No, not from me; I'm never going to apologise for the stuff I write, or the things I ask for. The apology in question is from the very person my rant yesterday was about.
I have accepted the apology, appreciate the person coming forward and owning it, and we will move on. Our "friendship" is obviously over, and she has said it was a miscommunication between her and the group of people she was bitching about me too, and I have to accept that as as given. She has also agreed with me, that it is better I swallow what little pride I have left and ask for help, than to let an innocent animal suffer - she said she'd not thought of it that way. At the end of the day that's the only way I could think about it; Animals will always come first. Goodness, if I went out for a day trip I'd get someone to go round and check my cat was ok for me while I was out. 10 hours max she would have been alone, but I could never do that. How people can go for weekends and leave animals alone is beyond me.
Of course, I am lucky enough to have a car I can sell, but it's going forward I will struggle with and that's why I put it out there, asked for help, and I will never show any shame in doing so. Anyone who thinks less of me for doing what I've done, or who is judging me for it, is not welcome in my life and so anyone else reading this who knows me, may have thought that way about me, please never contact me again. I do not need people like you in my life
Anyway; it's over, it's done with. I did consider removing the post entirely, then remembered it's a part of who I am, and so it shall stay. Maybe as a warning to someone else who might think it's ok to go around town bitching about me :)
People keep asking "how is your dog?". I've had many emails and some PM's via facebook Right now, if you were to look at her, you would never know there is anything wrong with her (dog's are very clever at hiding symptoms - as I have recently discovered). Every morning, between 4 - 5am she gets very rattley in her breathing, then swallows a few times, before rolling over to begin snoring again. She (obviously) has a lot less energy (lung issues and being 10 will do that to her) but she managed a 15 minute walk yesterday without a single pant. The worst part is that her behaviour gives me hope, real hope that she still will be with us this time next year, however, I am fully aware that just because she is not showing any symptoms, doesn't mean there's not some nasty stuff going on throughout her insides, so while I do hope, really want to hope, I also have to hold back a little bit, for many times in life my hope has been dashed, and I have to prepare myself for bad news when I take her for the CT Scan in 3 weeks time. For now though a big THANK YOU to each and every one of you who has taken the time to wish her (and me) well. I appreciate it more than you could know. You restore my faith in human world - which is no mean feat when you look at some of the things I come into contact with!
I'm also extremely grateful to my "Mr Nathan" who has been with me throughout all of this. What would I do without you, my friend? Even more so when the person who calls himself my "bestie" hasn't even made contact with me. I knew once he was involved with a new woman he'd take more than a back step, however, I did think with all I have going on with the dog who would have at least sent a message letting me know he's thinking of me. Mind you, saying that, my cat had been dead 3 weeks before I heard from him after we came back from holiday. I guess he's in his own bubble and nobody else matters to him. Hard to take, but that's just who he is.
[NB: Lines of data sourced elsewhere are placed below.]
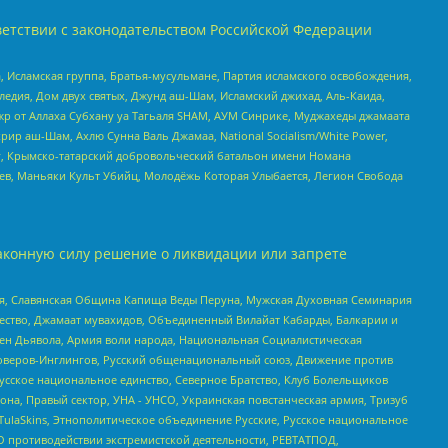
етствии с законодательством Российской Федерации
 Исламская группа, Братья-мусульмане, Партия исламского освобождения,
едия, Дом двух святых, Джунд аш-Шам, Исламский джихад, Аль-Каида,
жр от Аллаха Субхану уа Тагьаля SHAM, АУМ Синрике, Муджахеды джамаата
рир аш-Шам, Ахлю Сунна Валь Джамаа, National Socialism/White Power,
рг, Крымско-татарский добровольческий батальон имени Номана
оев, Маньяки Культ Убийц, Молодёжь Которая Улыбается, Легион Свобода
аконную силу решение о ликвидации или запрете
ья, Славянская Община Капища Веды Перуна, Мужская Духовная Семинария
щество, Джамаат мувахидов, Объединенный Вилайат Кабарды, Балкарии и
ден Дьявола, Армия воли народа, Национальная Социалистическая
роверов-Инглингов, Русский общенациональный союз, Движение против
усское национальное единство, Северное Братство, Клуб Болельщиков
а, Правый сектор, УНА - УНСО, Украинская повстанческая армия, Тризуб
 TulaSkins, Этнополитическое объединение Русские, Русское национальное
О противодействии экстремистской деятельности, РЕВТАТПОД,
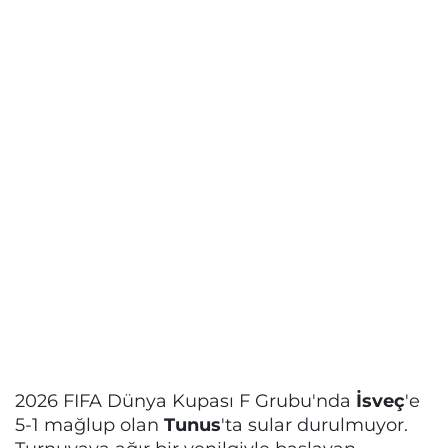
2026 FIFA Dünya Kupası F Grubu'nda
İsveç
'e
5-1 mağlup olan
Tunus
'ta sular durulmuyor.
The good thing about it all though is that I have stopped taking the "happy pills" (I forgot all about them) and yesterday, for the first time in several years I felt empowered, ready-for-anything, and as though good things are just around the corner. That feeling is still there this morning. I know if it's bad news with the dog those feelings of dread will return, but in this day, in this moment, I feel good. I even had a wonderful dream last night, and that's something which hasn't happened for a long time, so while I know I still have dark days to face, I do feel as though the darkness which had enveloped me for so long, now has speckles of light shining through, and I will take that, embrace it and enjoy it. The old saying about the only way once you hit rock bottom is up, may well have some basis and foundation to it after all.